Wir haben ALLES gewusst. Immer öfter fühle ich mich wie Marvin, der depressive Android in „Per Anhalter durch die Galaxis“. Er weiß alles, deswegen ist er demoralisiert: „I’d by far rather be happy than right.“ Es wäre mir die größte Erleichterung, nicht recht zu behalten – und alles wird wieder gut. Der untote Antisemitismus stirbt endgültig. Es wird wurscht, wen man liebt und an welches Wesen man glauben mag oder nicht. Ich freu mich schon, wenn das Private nicht mehr politisch ist. Alice Weidel gönne ich ihr Privatleben, sie möge sich bitte umgehend dahin zurückziehen.
Letztes Jahr habe ich Thomas Köck kennen gelernt, ein fantastischer Autor und Dramatiker. In seiner „Chronik der laufenden Entgleisungen“ hatte er einfach ein Jahr lang bis zu den Nationalratswahlen 2024 protokolliert, was in Österreich alles möglich ist. Ich empfehle das Buch sehr, auch wenn seine Lektüre extrem schmerzhaft ist. Hat man ja alles mitgekriegt, hat man ja alles furchtbar gefunden. Köck ging es dementsprechend schlecht beim Schreiben.
Am bizarrsten ist natürlich das Faktum, was wir alles mit uns machen lassen. Der globale Trend zur Beschissenheit der Verhältnisse entpuppt sich als Test – ein weltumspannendes absurdes Theater. Ein affektierter Regisseur hat uns den kritischen Spiegel vorgehalten. Wir sind durchgefallen, beschämt und geläutert. Ich werde aber nicht klatschen, wenn der Vorhang fällt. So eine Schmiere!
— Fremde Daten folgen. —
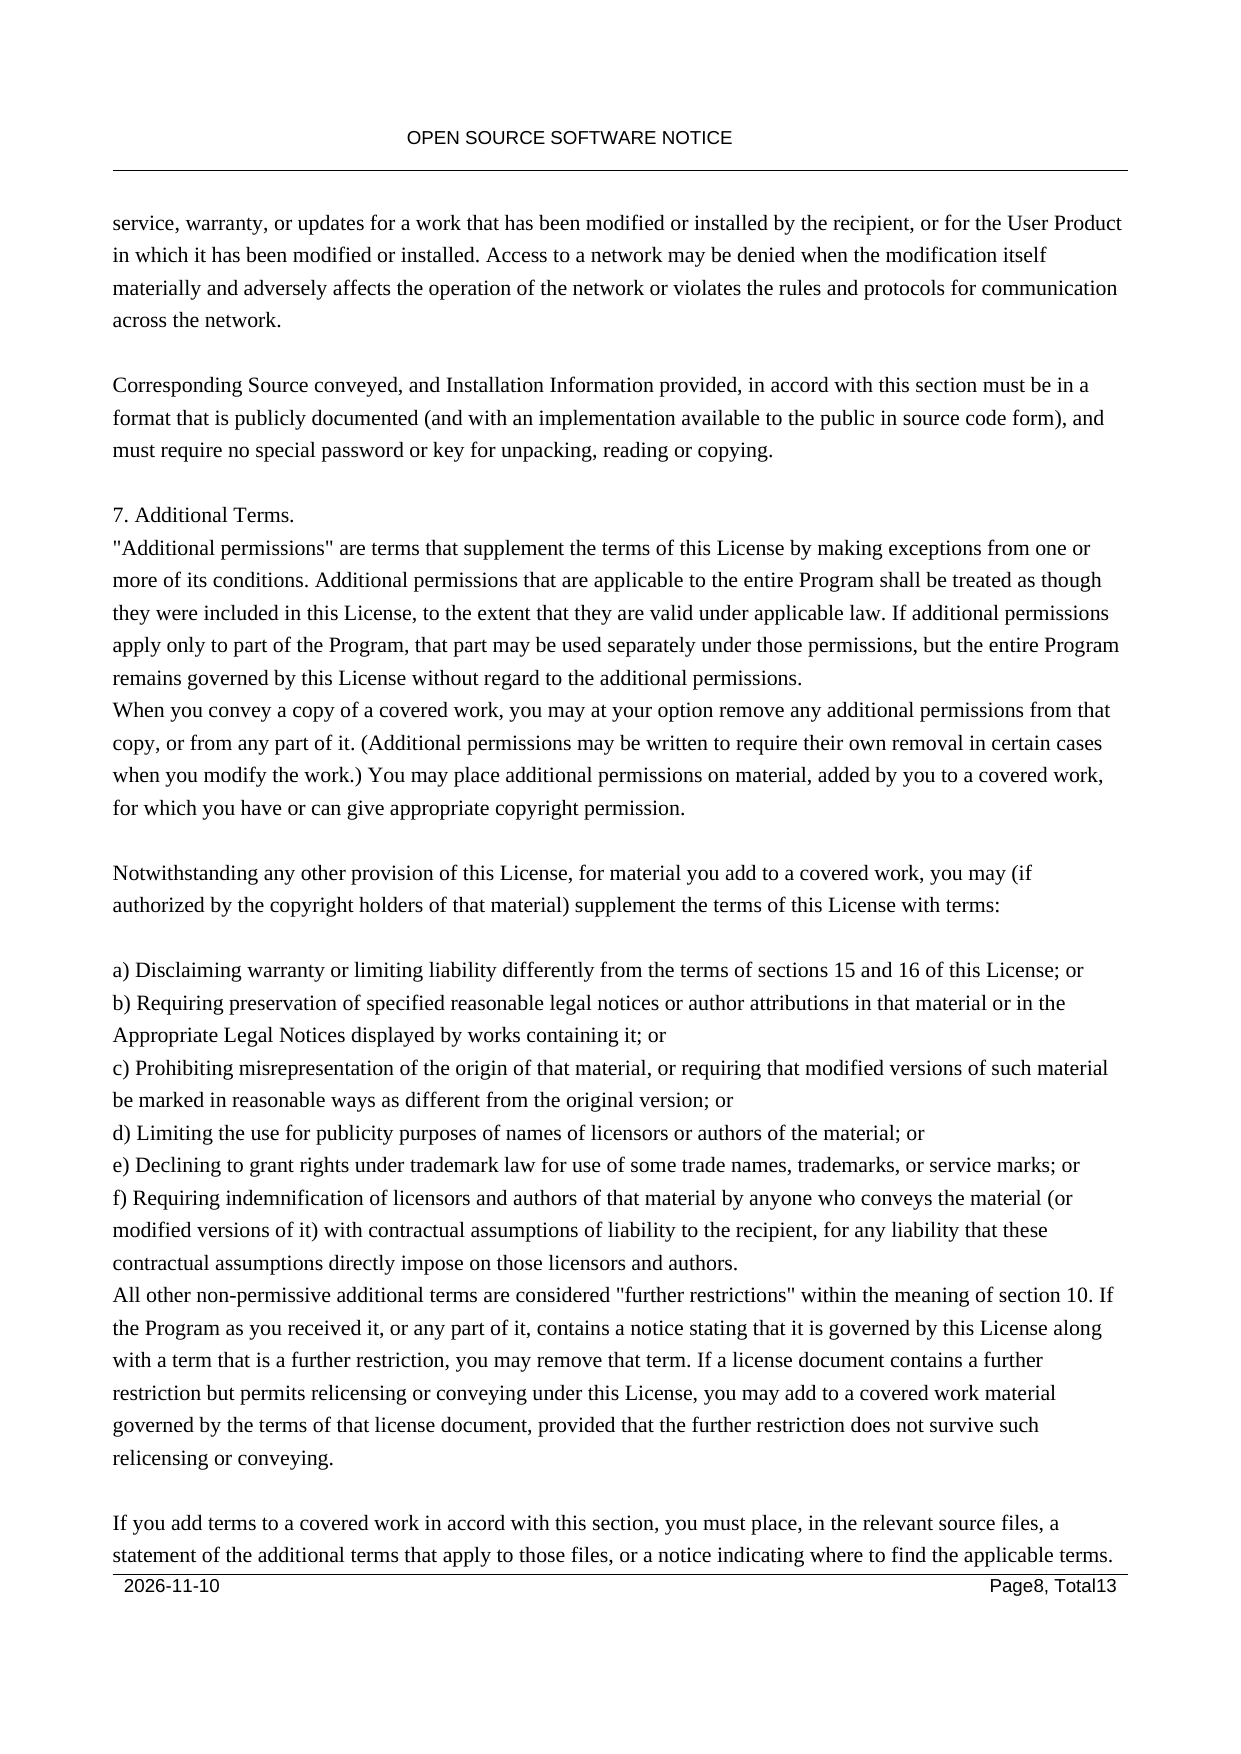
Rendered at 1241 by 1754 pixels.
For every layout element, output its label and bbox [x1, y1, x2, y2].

text [112, 206, 1128, 1571]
Der Schaden ist auf alle Fälle angerichtet. Ich liebe meine Mitmenschen ja wie eine Mutter ihre wahnsinnigen Kinder, doch jetzt haben sie mir das Kraut ausgeschüttet und können mir 1000 Gedichte aufsagen und Blumengebinde pflücken, bis ich wieder gut bin.
Die Fragen für die Redaktion hat Tanja Brandmayr gestellt.